Your answer should consist of the lines in the following data that contain "como".

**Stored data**
+ + + + +
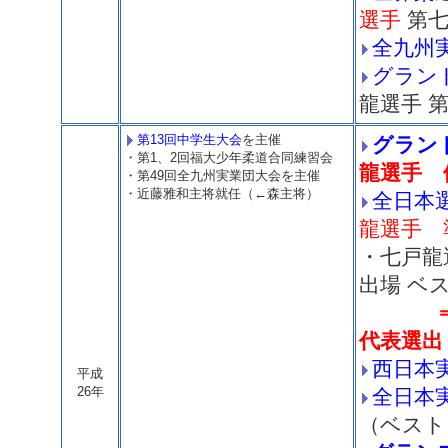
選手
第七
全九州
グラン
龍選手 
第13回中学生大会
を主催
グラン
・第1、2回福大少年柔道合同練習会
龍選手 
・第49回全九州実業団大会を主催
・近藤雅和主将就任（←森主将）
全日本
龍選手 
・七戸龍
出場 ベ
代表選出
西日本
平成
26年
全日本
（ベスト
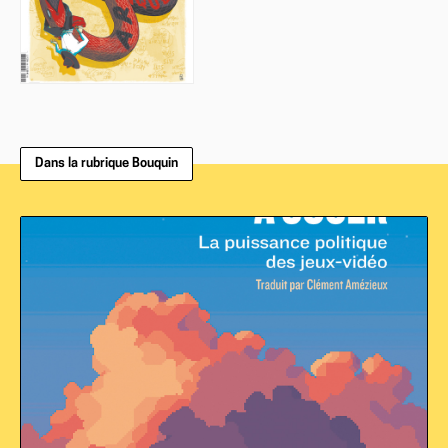
Dans la rubrique Bouquin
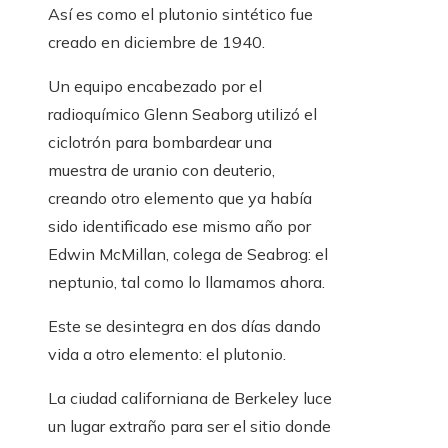
Así es como el plutonio sintético fue
creado en diciembre de 1940.
Un equipo encabezado por el
radioquímico Glenn Seaborg utilizó el
ciclotrón para bombardear una
muestra de uranio con deuterio,
creando otro elemento que ya había
sido identificado ese mismo año por
Edwin McMillan, colega de Seabrog: el
neptunio, tal como lo llamamos ahora.
Este se desintegra en dos días dando
vida a otro elemento: el plutonio.
La ciudad californiana de Berkeley luce
un lugar extraño para ser el sitio donde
+ + + + +
**WORKED SOLUTION**
Así es como el plutonio sintético fue
neptunio, tal como lo llamamos ahora.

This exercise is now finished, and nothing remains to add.